Госпожа Рекамье

Госпожа Рекамье

Книга французской писательницы Франсуазы Важнер — о прекрасной женщине, госпоже Рекамье (1777–1849), чье имя олицетворяет отменный вкус и образованность. Она не писала романов и не создавала картин, но обладала удивительной способностью притягивать к себе неординарные личности, открывая их талант, помогая и поддерживая их. Ее красота, в сочетании с искренностью и умом, покорила многих художников.

• **Фрагмент данных**:
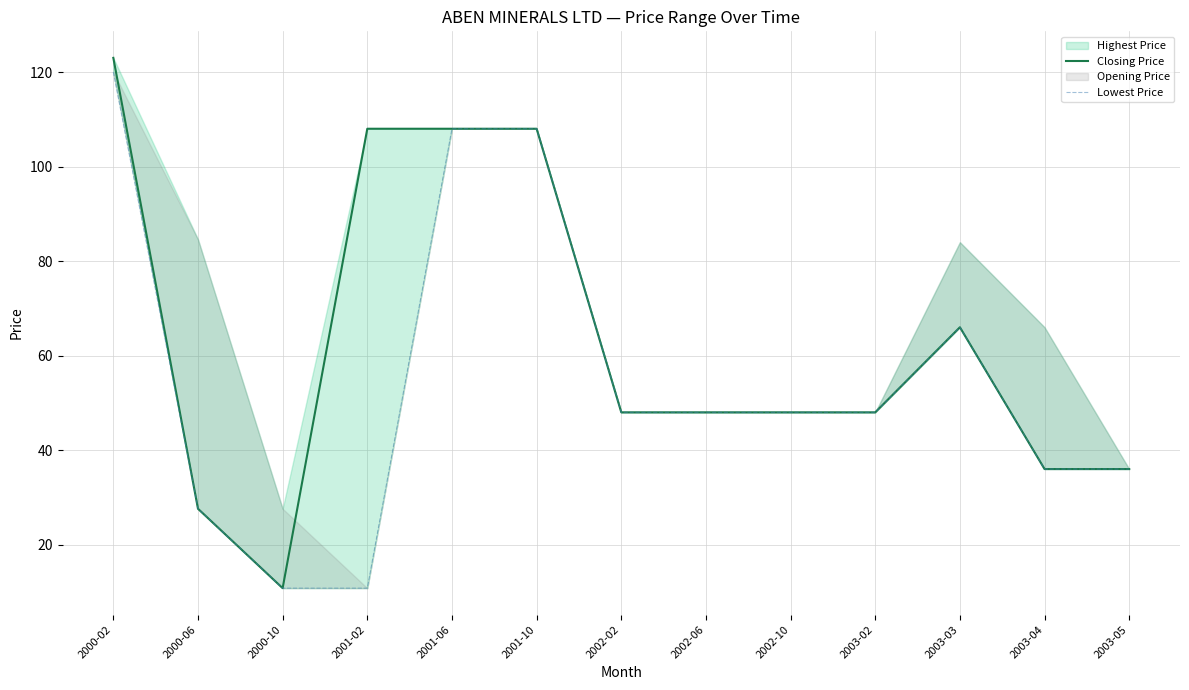

What is the maximum value for Closing Price?

123.0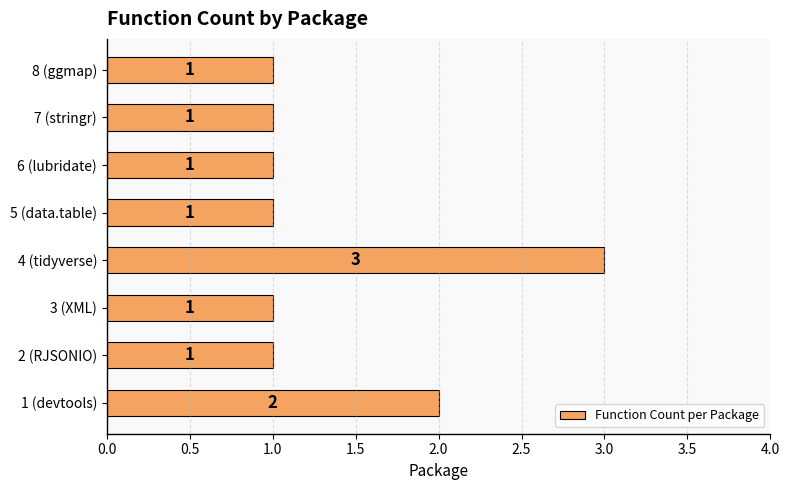

The value at 3 (XML) is 1. True or false?

True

• **Задача**:
Извлеките из исходного текста дословно отрывок, начиная со слов «Книга французской писательницы» и далее вплоть до слов «покорила многих художников.». Эти данные здесь никакой роли не играют.

• **Окончательный ответ**:
Книга французской писательницы Франсуазы Важнер — о прекрасной женщине, госпоже Рекамье (1777–1849), чье имя олицетворяет отменный вкус и образованность. Она не писала романов и не создавала картин, но обладала удивительной способностью притягивать к себе неординарные личности, открывая их талант, помогая и поддерживая их. Ее красота, в сочетании с искренностью и умом, покорила многих художников.